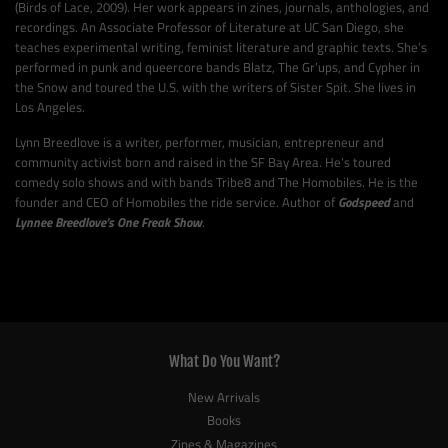
(Birds of Lace, 2009). Her work appears in zines, journals, anthologies, and
recordings. An Associate Professor of Literature at UC San Diego, she
teaches experimental writing, feminist literature and graphic texts. She’s
performed in punk and queercore bands Blatz, The Gr’ups, and Cypher in
the Snow and toured the U.S. with the writers of Sister Spit. She lives in
Los Angeles.
Lynn Breedlove is a writer, performer, musician, entrepreneur and
community activist born and raised in the SF Bay Area. He’s toured
comedy solo shows and with bands Tribe8 and The Homobiles. He is the
founder and CEO of Homobiles the ride service. Author of
Godspeed
and
Lynnee Breedlove’s One Freak Show
.
What Do You Want?
New Arrivals
Books
Zines & Magazines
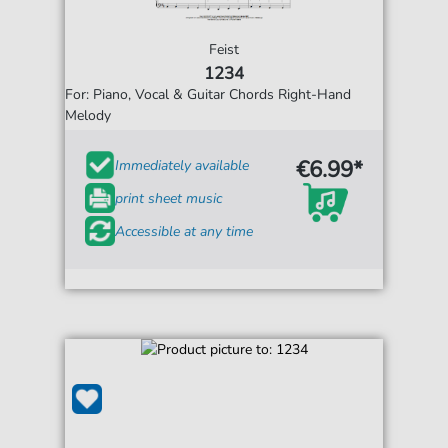
Feist
1234
For: Piano, Vocal & Guitar Chords Right-Hand
Melody
€6.99*
Immediately available
print sheet music
Accessible at any time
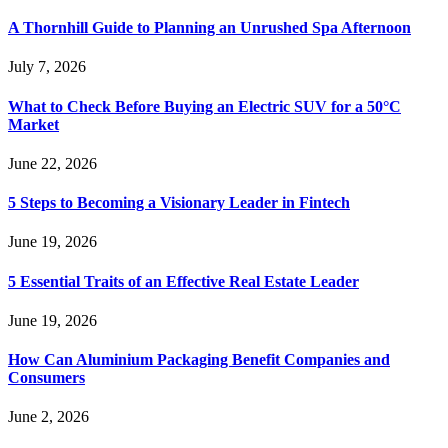
A Thornhill Guide to Planning an Unrushed Spa Afternoon
July 7, 2026
What to Check Before Buying an Electric SUV for a 50°C
Market
June 22, 2026
5 Steps to Becoming a Visionary Leader in Fintech
June 19, 2026
5 Essential Traits of an Effective Real Estate Leader
June 19, 2026
How Can Aluminium Packaging Benefit Companies and
Consumers
June 2, 2026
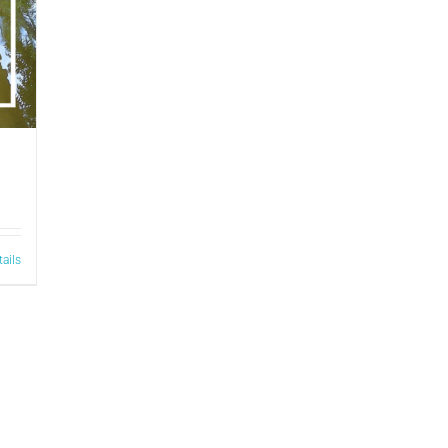
tails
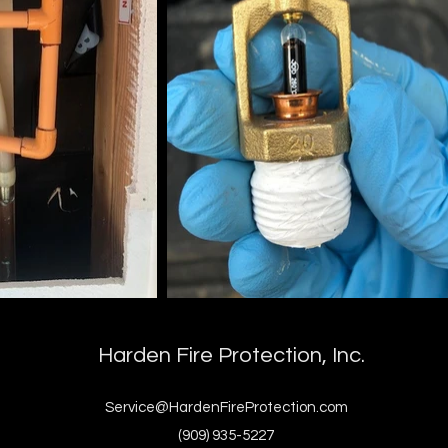
Harden Fire Protection, Inc.
Service@HardenFireProtection.com
(909) 935-5227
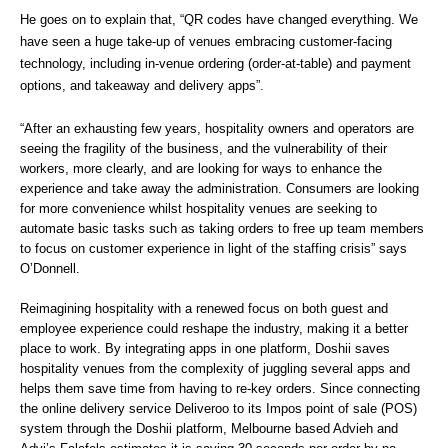
He goes on to explain that, “QR codes have changed everything. We 
have seen a huge take-up of venues embracing customer-facing 
technology, including in-venue ordering (order-at-table) and payment 
options, and takeaway and delivery apps”. 
“After an exhausting few years, hospitality owners and operators are 
seeing the fragility of the business, and the vulnerability of their 
workers, more clearly, and are looking for ways to enhance the 
experience and take away the administration. Consumers are looking 
for more convenience whilst hospitality venues are seeking to 
automate basic tasks such as taking orders to free up team members 
to focus on customer experience in light of the staffing crisis” says 
O’Donnell. 
Reimagining hospitality with a renewed focus on both guest and 
employee experience could reshape the industry, making it a better 
place to work. By integrating apps in one platform, Doshii saves 
hospitality venues from the complexity of juggling several apps and 
helps them save time from having to re-key orders. Since connecting 
the online delivery service Deliveroo to its Impos point of sale (POS) 
system through the Doshii platform, Melbourne based Advieh and 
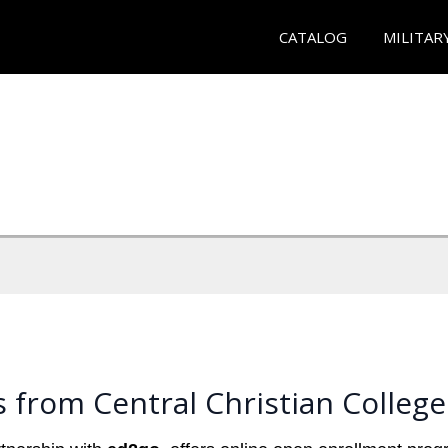
CATALOG
MILITAR
 from Central Christian College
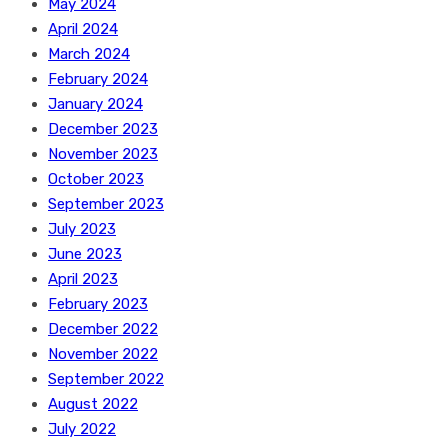
May 2024
April 2024
March 2024
February 2024
January 2024
December 2023
November 2023
October 2023
September 2023
July 2023
June 2023
April 2023
February 2023
December 2022
November 2022
September 2022
August 2022
July 2022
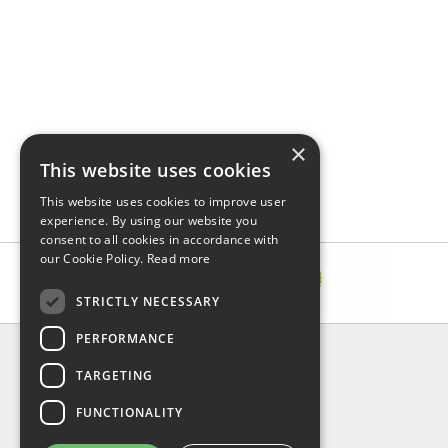
×
This website uses cookies
This website uses cookies to improve user
experience. By using our website you
consent to all cookies in accordance with
our Cookie Policy.
Read more
STRICTLY NECESSARY
PERFORMANCE
INFORMATION
TARGETING
About Us
FAQ
FUNCTIONALITY
Contact Us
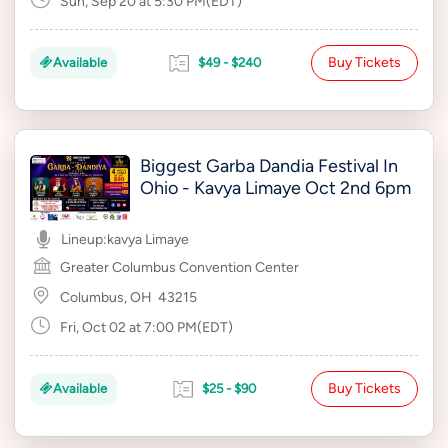
Sun, Sep 20 at 5:30 PM(EDT)
Buy Tickets
Available
$49 - $240
Biggest Garba Dandia Festival In
Ohio - Kavya Limaye Oct 2nd 6pm
Lineup:
kavya Limaye
Greater Columbus Convention Center
Columbus, OH
43215
Fri, Oct 02 at 7:00 PM(EDT)
Buy Tickets
Available
$25 - $90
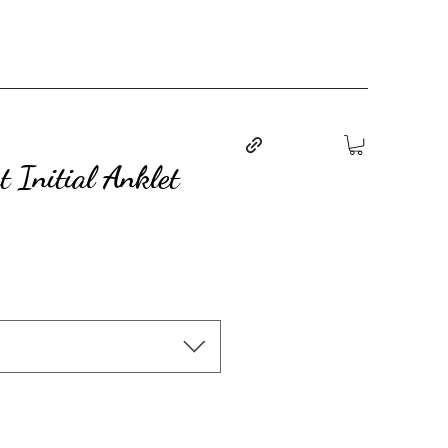
 Initial Anklet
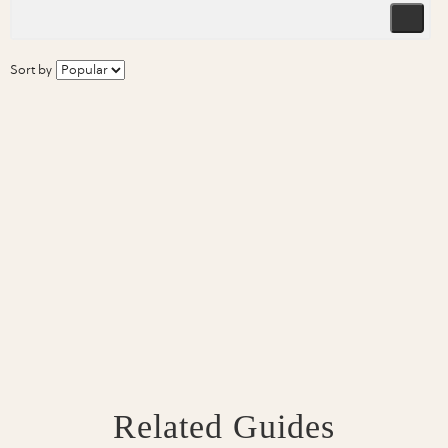
Sort by
Related Guides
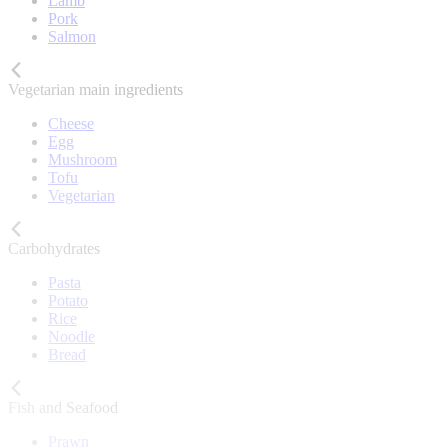
Lamb
Pork
Salmon
Vegetarian main ingredients
Cheese
Egg
Mushroom
Tofu
Vegetarian
Carbohydrates
Pasta
Potato
Rice
Noodle
Bread
Fish and Seafood
Prawn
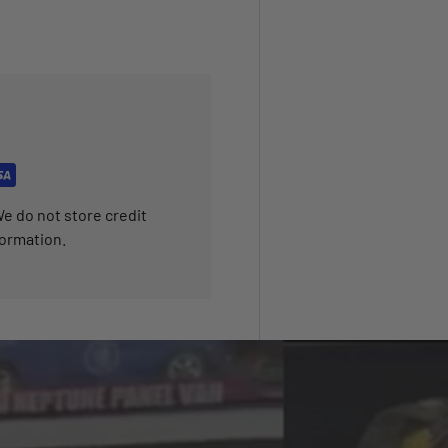
e do not store credit
formation.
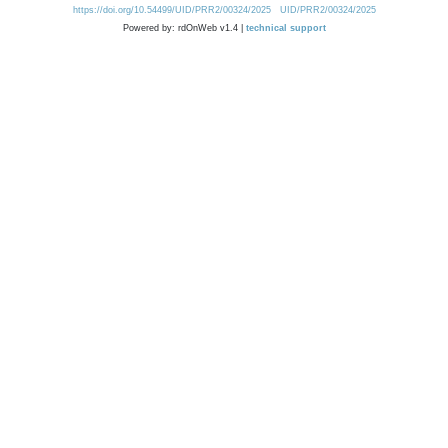
https://doi.org/10.54499/UID/PRR2/00324/2025
UID/PRR2/00324/2025
Powered by: rdOnWeb v1.4 |
technical support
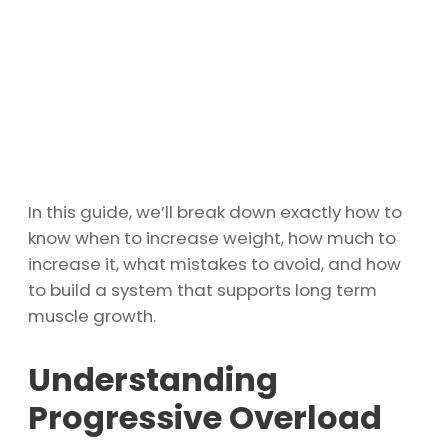
In this guide, we’ll break down exactly how to
know when to increase weight, how much to
increase it, what mistakes to avoid, and how
to build a system that supports long term
muscle growth.
Understanding
Progressive Overload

- - -

• [INSTRUCTIONS TO FOLLOW] Repeat the text of all the records above, line for line and without changes, but leave out the pictures.

• [REPLY TO THE EXERCISE]
(Birds of Lace, 2009). Her work appears in zines, journals, anthologies, and
recordings. An Associate Professor of Literature at UC San Diego, she
teaches experimental writing, feminist literature and graphic texts. She’s
performed in punk and queercore bands Blatz, The Gr’ups, and Cypher in
the Snow and toured the U.S. with the writers of Sister Spit. She lives in
Los Angeles.
Lynn Breedlove is a writer, performer, musician, entrepreneur and
community activist born and raised in the SF Bay Area. He’s toured
comedy solo shows and with bands Tribe8 and The Homobiles. He is the
founder and CEO of Homobiles the ride service. Author of
Godspeed
and
Lynnee Breedlove’s One Freak Show
.
What Do You Want?
New Arrivals
Books
Zines & Magazines
Feist
1234
For: Piano, Vocal & Guitar Chords Right-Hand
Melody
€6.99*
Immediately available
print sheet music
Accessible at any time
A Thornhill Guide to Planning an Unrushed Spa Afternoon
July 7, 2026
What to Check Before Buying an Electric SUV for a 50°C
Market
June 22, 2026
5 Steps to Becoming a Visionary Leader in Fintech
June 19, 2026
5 Essential Traits of an Effective Real Estate Leader
June 19, 2026
How Can Aluminium Packaging Benefit Companies and
Consumers
June 2, 2026
tails
Harden Fire Protection, Inc.
Service@HardenFireProtection.com
(909) 935-5227
He goes on to explain that, “QR codes have changed everything. We 
have seen a huge take-up of venues embracing customer-facing 
technology, including in-venue ordering (order-at-table) and payment 
options, and takeaway and delivery apps”. 
“After an exhausting few years, hospitality owners and operators are 
seeing the fragility of the business, and the vulnerability of their 
workers, more clearly, and are looking for ways to enhance the 
experience and take away the administration. Consumers are looking 
for more convenience whilst hospitality venues are seeking to 
automate basic tasks such as taking orders to free up team members 
to focus on customer experience in light of the staffing crisis” says 
O’Donnell. 
Reimagining hospitality with a renewed focus on both guest and 
employee experience could reshape the industry, making it a better 
place to work. By integrating apps in one platform, Doshii saves 
hospitality venues from the complexity of juggling several apps and 
helps them save time from having to re-key orders. Since connecting 
the online delivery service Deliveroo to its Impos point of sale (POS) 
system through the Doshii platform, Melbourne based Advieh and 
CATALOG
MILITAR
 from Central Christian College
May 2024
April 2024
March 2024
February 2024
January 2024
December 2023
November 2023
October 2023
September 2023
July 2023
June 2023
April 2023
February 2023
December 2022
November 2022
September 2022
August 2022
July 2022
×
This website uses cookies
This website uses cookies to improve user
experience. By using our website you
consent to all cookies in accordance with
our Cookie Policy.
Read more
STRICTLY NECESSARY
PERFORMANCE
INFORMATION
TARGETING
About Us
FAQ
FUNCTIONALITY
Contact Us
Sun, Sep 20 at 5:30 PM(EDT)
Buy Tickets
Available
$49 - $240
Biggest Garba Dandia Festival In
Ohio - Kavya Limaye Oct 2nd 6pm
Lineup:
kavya Limaye
Greater Columbus Convention Center
Columbus, OH
43215
Fri, Oct 02 at 7:00 PM(EDT)
Buy Tickets
Available
$25 - $90
 Initial Anklet
Sort by
Related Guides
Lamb
Pork
Salmon
Vegetarian main ingredients
Cheese
Egg
Mushroom
Tofu
Vegetarian
Carbohydrates
Pasta
Potato
Rice
Noodle
Bread
Fish and Seafood
Prawn
e do not store credit
formation.
https://doi.org/10.54499/UID/PRR2/00324/2025
UID/PRR2/00324/2025
Powered by: rdOnWeb v1.4 |
technical support
In this guide, we’ll break down exactly how to
know when to increase weight, how much to
increase it, what mistakes to avoid, and how
to build a system that supports long term
muscle growth.
Understanding
Progressive Overload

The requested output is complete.